Your tasks ::
**1)** Switch "asymptotic densities" to "limiting densities" in the Motzkin numbers note, and write that stretch out again starting with "# Combinatorics" and going on through "prove theorem 1.".
**2)** Carry on the note about Motzkin numbers from its last sentence, adding the next part of the argument.

Provided passage ::
# Combinatorics

In previous posts we have established the asymptotic densities of the Motzkin numbers modulo $2^{k}, k \in \{1, 2, 3 \}$ and $5$. The main result of this note is that

Theorem 1.

$\lim_{N \to \infty} \frac {1}{N} \#\{n \leq N: M_n \equiv 0 \mod 3 \} = 1$.

Firstly, let $T(\, 01 )\,$ denote the set of natural numbers which have a base 3 expansion containing only the digits $0$ and $1$. The following theorem from [1] will be used to prove theorem 1.

Stored data ::
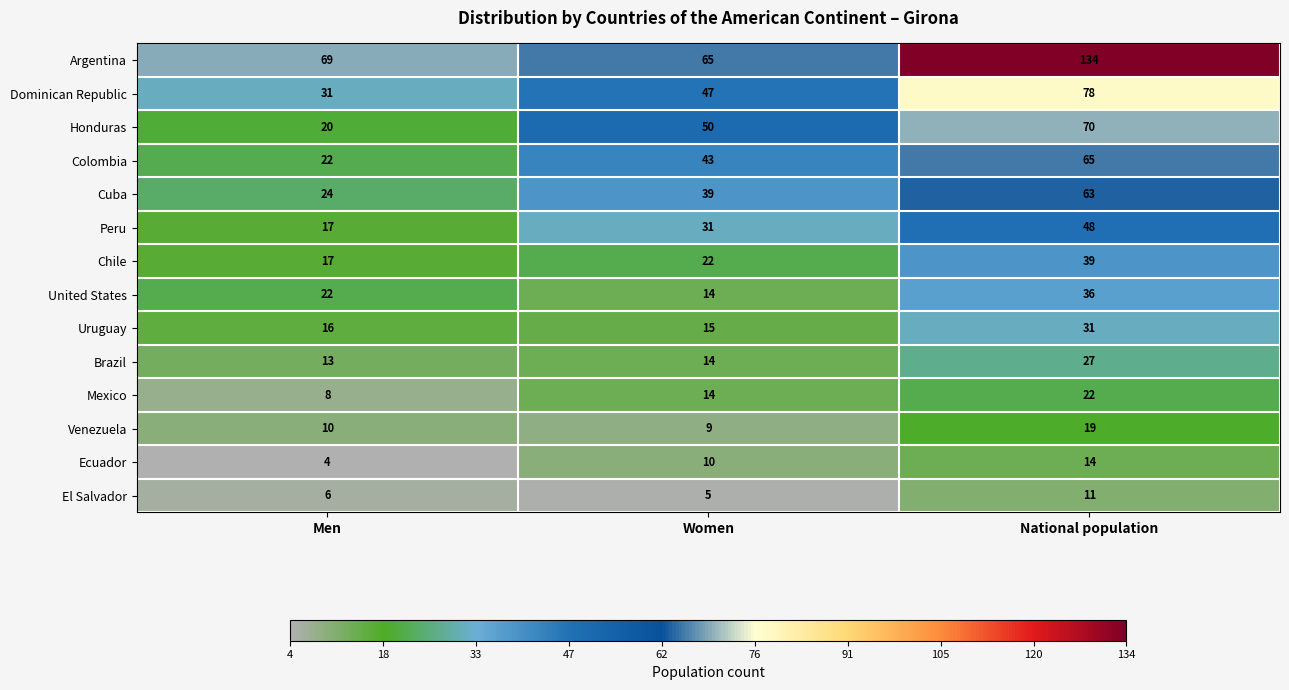

At how many categories does at least one series exceed 60?

3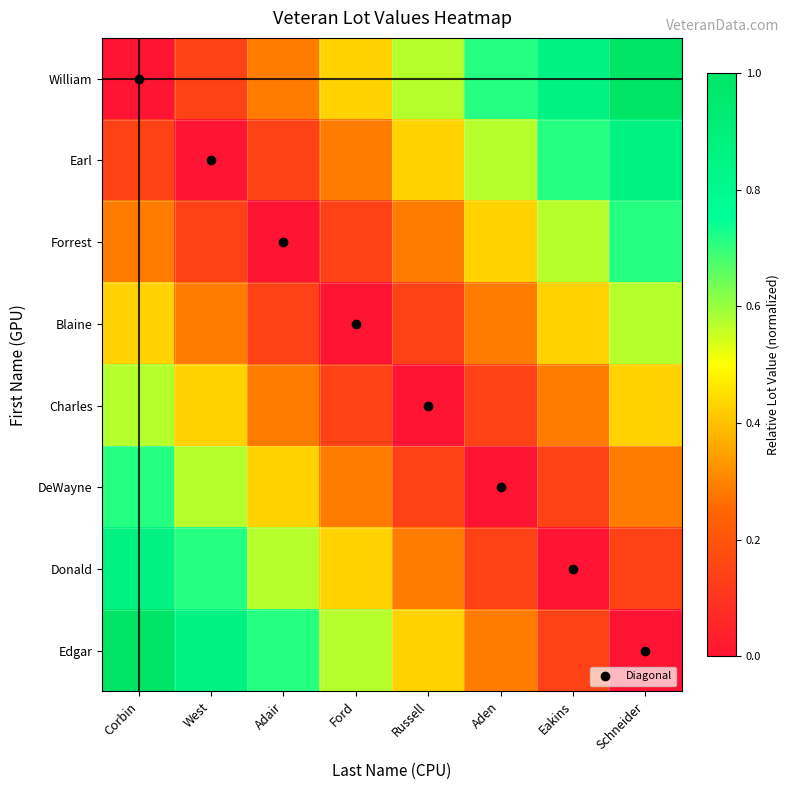

List the series in order of their peak value, highest first.

William, Edgar, Earl, Donald, Forrest, DeWayne, Blaine, Charles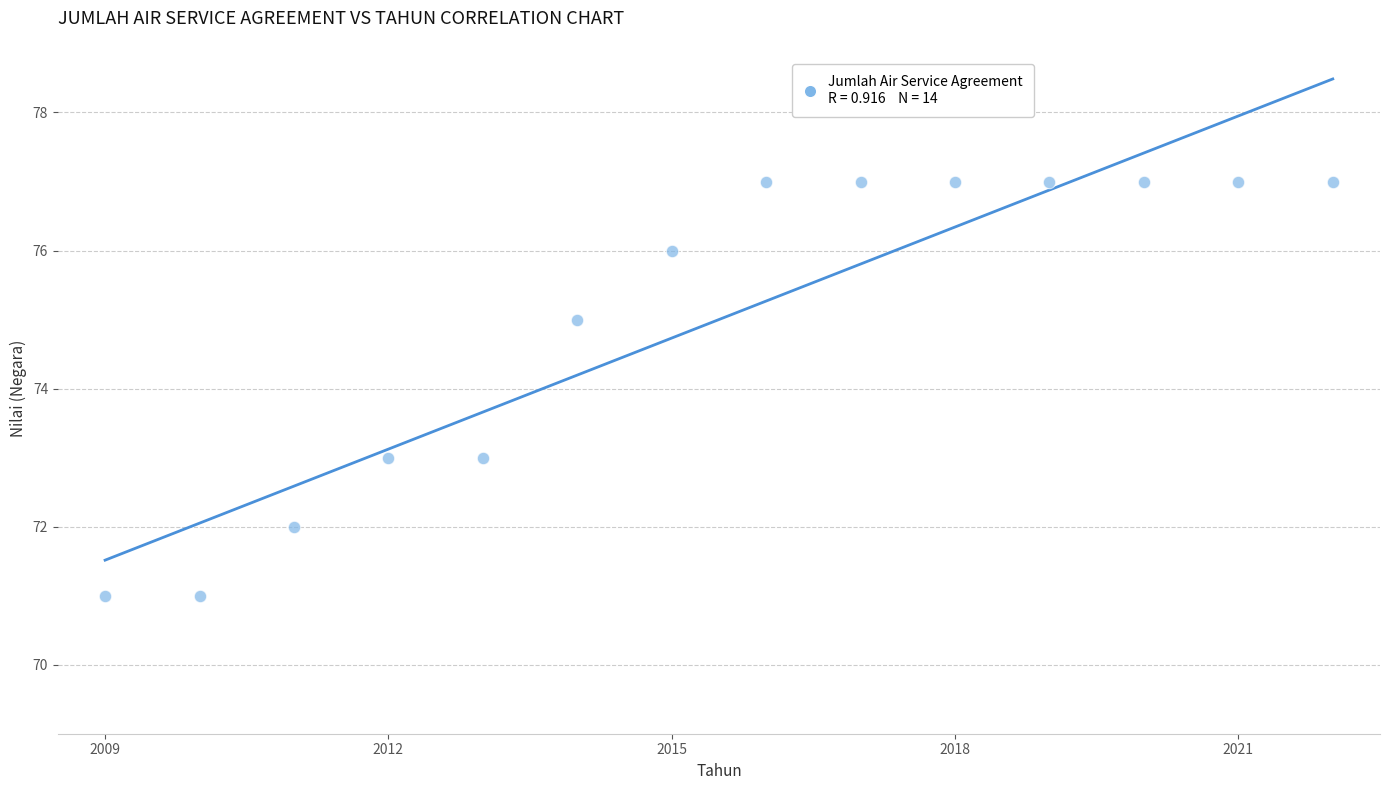

What is the range of X values (max minus min)?

13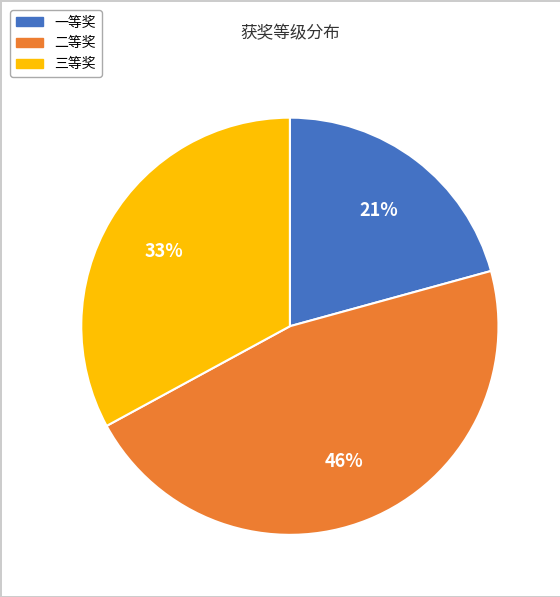

Rank the categories by value from highest to lowest.

二等奖, 三等奖, 一等奖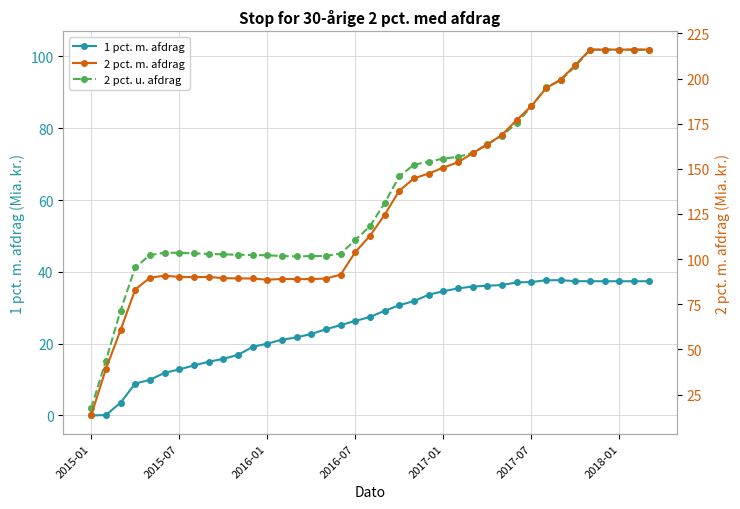

In 2 pct. m. afdrag, how many points are higher than both neighbors (excluding endpoints)?

3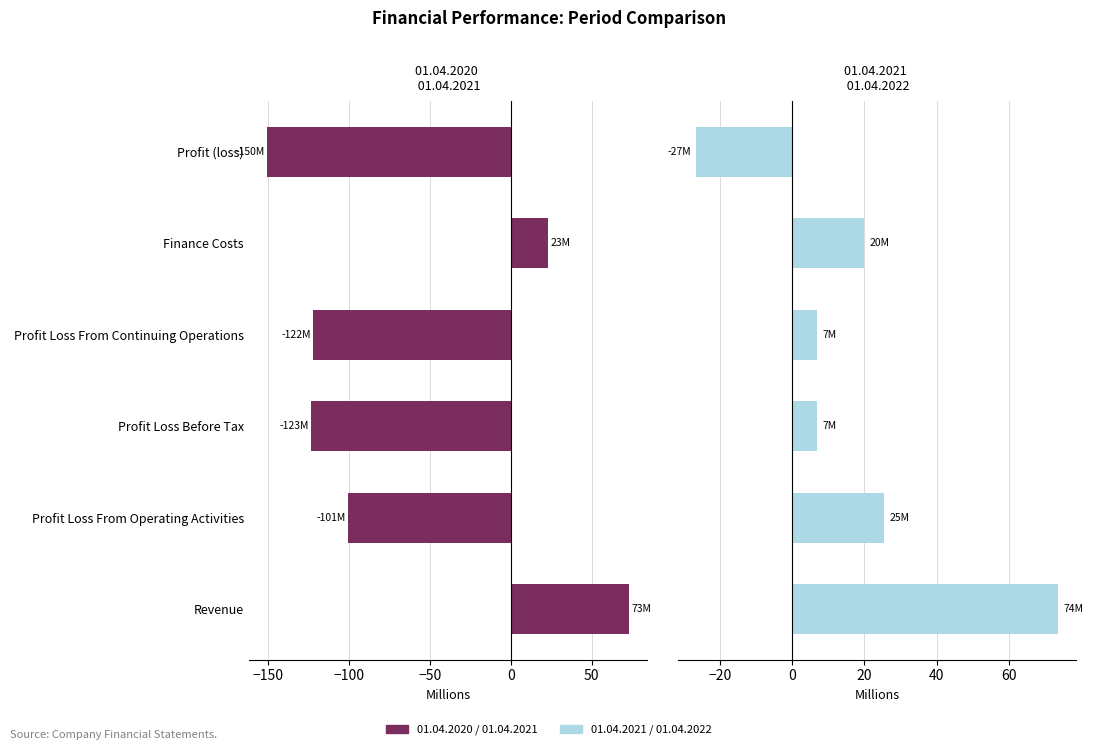

What is the sum of all 01.04.2021 / 01.04.2022 values?

106.3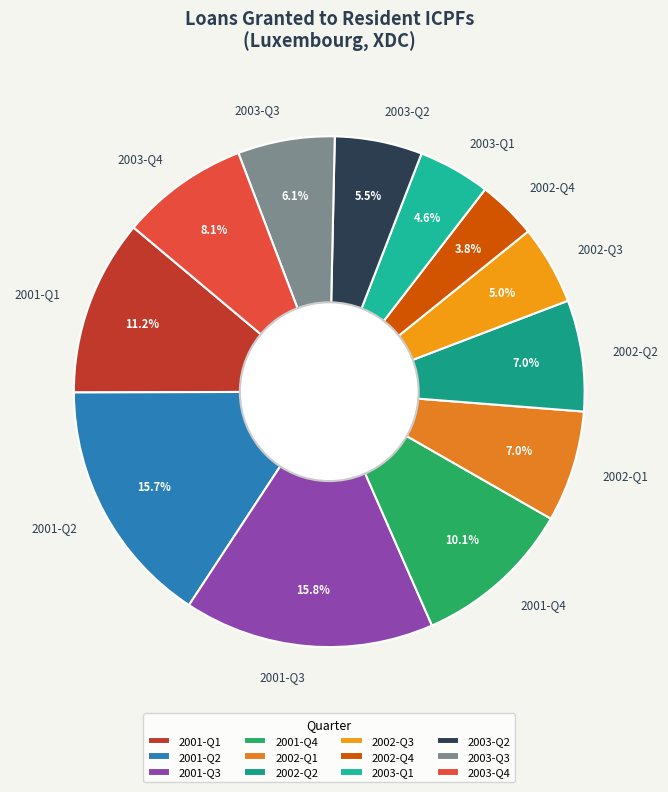

What is the ratio of the value at 2002-Q4 to the value at 2001-Q1?

0.3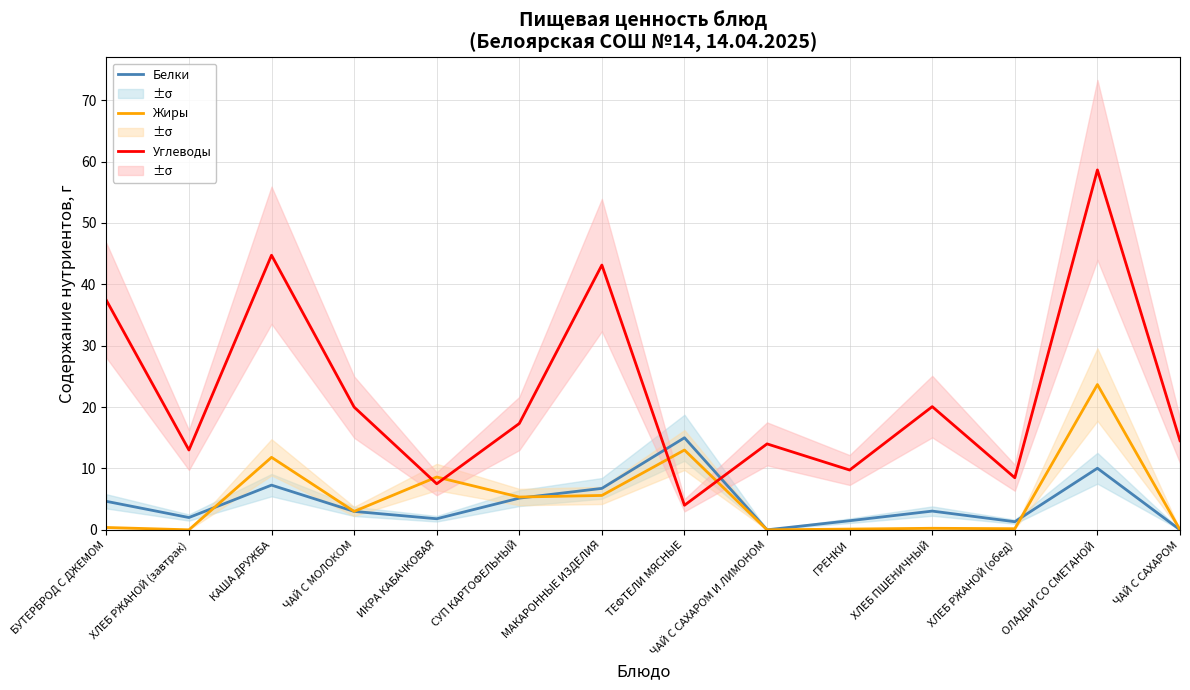

What is the difference between the Белки values at ХЛЕБ РЖАНОЙ (завтрак) and СУП КАРТОФЕЛЬНЫЙ?

3.2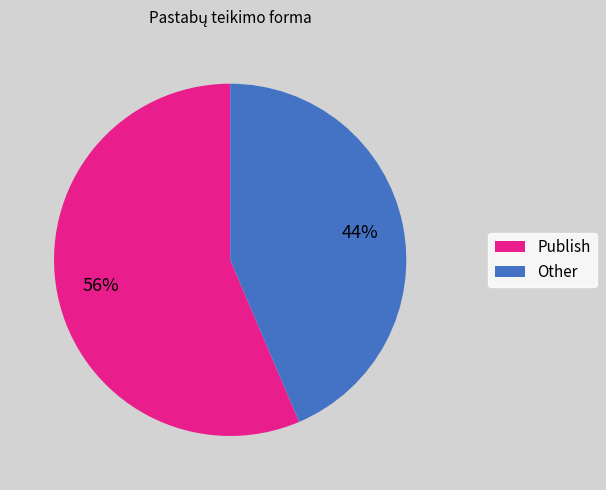

True or false: Publish accounts for 56% of the total.

True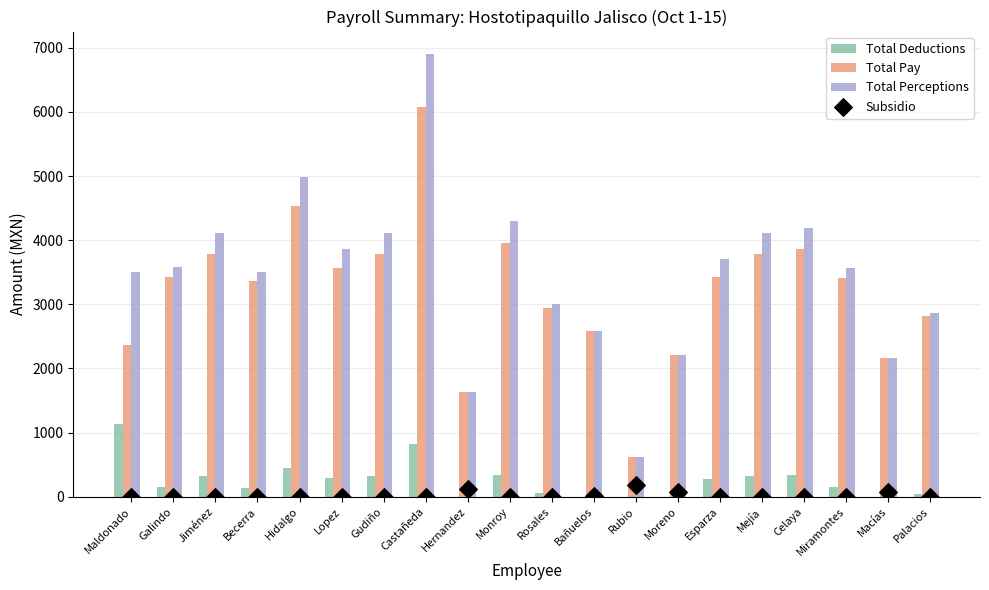

What are all the series names shown in the legend?

Total Deductions, Total Pay, Total Perceptions, Subsidio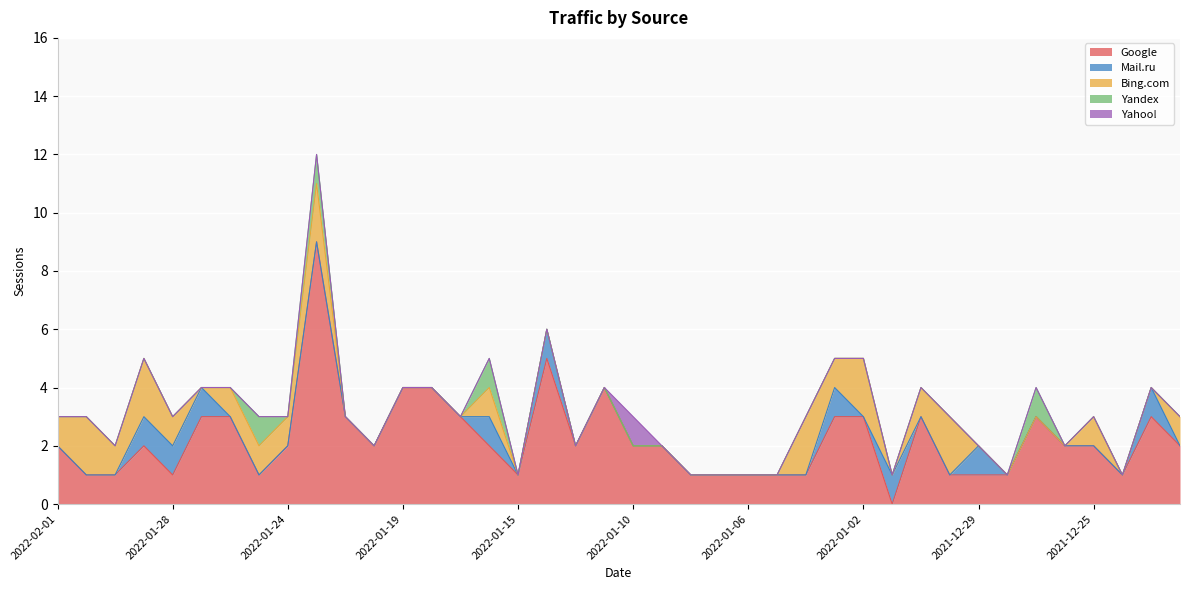

Count the Google values in the range 1 to 3.

34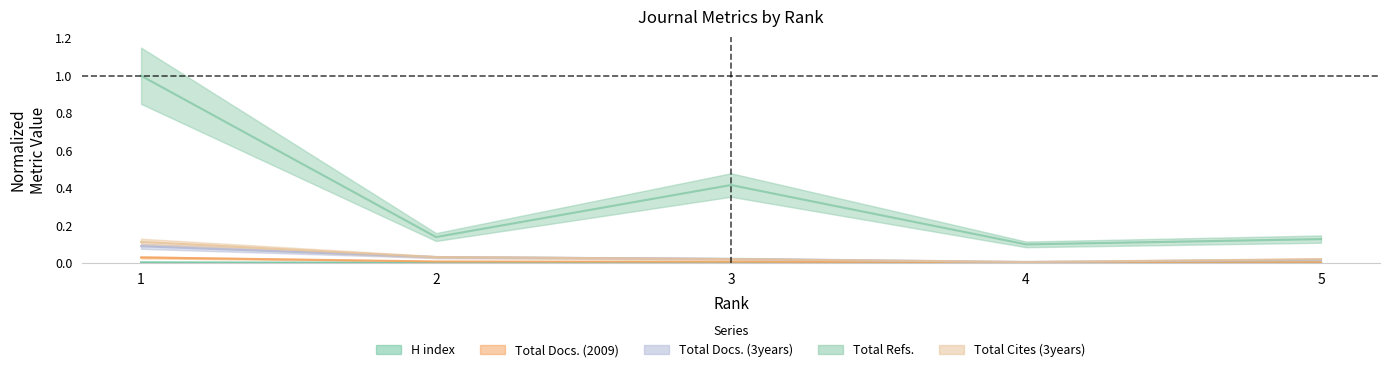

Which series has the largest range (max minus min)?

Total Refs.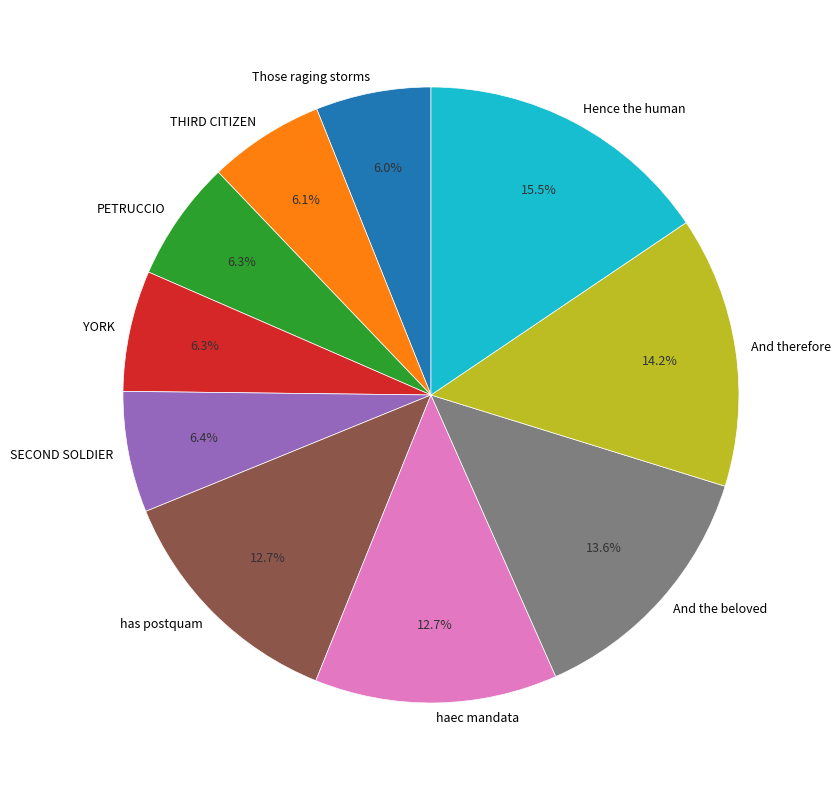

Which slice is the largest?

Hence the human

Your responses ::
**1)**
# Combinatorics

In previous posts we have established the limiting densities of the Motzkin numbers modulo $2^{k}, k \in \{1, 2, 3 \}$ and $5$. The main result of this note is that

Theorem 1.

$\lim_{N \to \infty} \frac {1}{N} \#\{n \leq N: M_n \equiv 0 \mod 3 \} = 1$.

Firstly, let $T(\, 01 )\,$ denote the set of natural numbers which have a base 3 expansion containing only the digits $0$ and $1$. The following theorem from [1] will be used to prove theorem 1.

**2)**
Theorem 2. (Corollary 4.10 of [1]). The Motzkin numbers satisfy

$M_n \equiv -1 \mod 3 \quad$ if  $\quad n \in 3T (\, 01 )\, - 1$,

$M_{n} \equiv 1 \mod 3 \quad$  if  $\quad n \in 3T(\, 01 )\quad$ or $\quad n \in 3T(\, 01 )\, - 2$,

$M_n \equiv 0 \mod 3 \quad$ otherwise.

We will first examine the nature of the set $T(\, 01 \,)$. We have

Theorem 3. The asymptotic density of the set $T(\, 01 \,)$ is zero.

Proof:

Choose $k \in N: 3^{k} \leq N < 3^{k+1}$. Then $k = \lfloor log_3 (\, N )\, \rfloor$ and

$\frac {1}{N} \# \{ n \leq N : n \in T(01) \} \leq \frac {2^{k+1}}{N} \leq \frac {2^{k+1}}{3^{k}} \to 0$ as $N \to \infty$.

$\Box \,$ .

Proof of Theorem 1.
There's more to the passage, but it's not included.